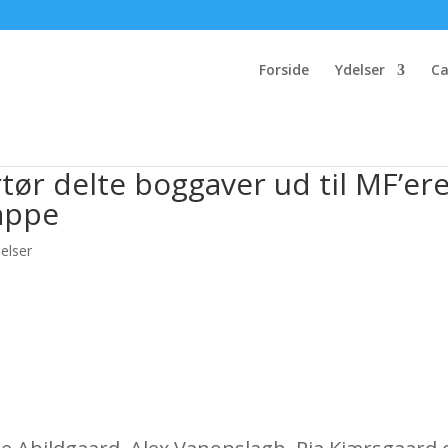
Forside
Ydelser
Ca
tør delte boggaver ud til MF’er
appe
elser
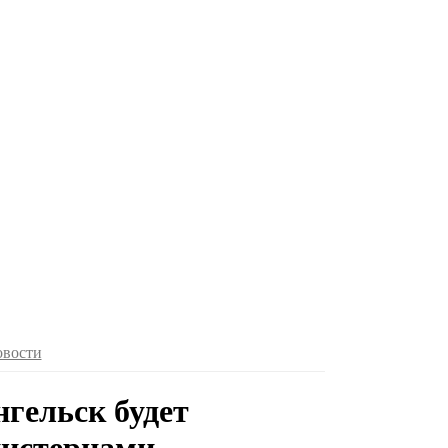
овости
гельск будет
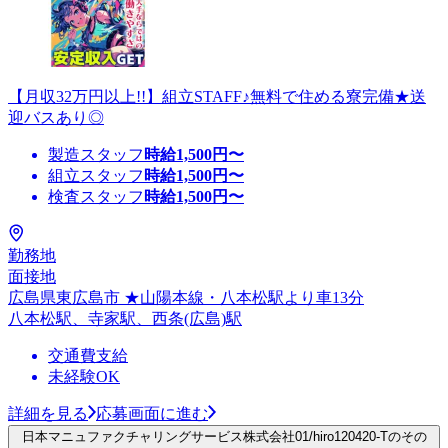
【月収32万円以上!!】組立STAFF♪無料で住める寮完備★送
迎バスあり◎
製造スタッフ
時給
1,500
円〜
組立スタッフ
時給
1,500
円〜
検査スタッフ
時給
1,500
円〜
勤務地
面接地
広島県東広島市 ★山陽本線・八本松駅より車13分
八本松駅、寺家駅、西条(広島)駅
交通費支給
未経験OK
詳細を見る
応募画面に進む
日本マニュファクチャリングサービス株式会社01/hiro120420-Tのその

§ Your objective:
The material above is to be set down exactly, with pictures removed.

§ Answer area:
Forside
Ydelser
Ca
tør delte boggaver ud til MF’er
appe
elser
овости
гельск будет
【月収32万円以上!!】組立STAFF♪無料で住める寮完備★送
迎バスあり◎
製造スタッフ
時給
1,500
円〜
組立スタッフ
時給
1,500
円〜
検査スタッフ
時給
1,500
円〜
勤務地
面接地
広島県東広島市 ★山陽本線・八本松駅より車13分
八本松駅、寺家駅、西条(広島)駅
交通費支給
未経験OK
詳細を見る
応募画面に進む
日本マニュファクチャリングサービス株式会社01/hiro120420-Tのその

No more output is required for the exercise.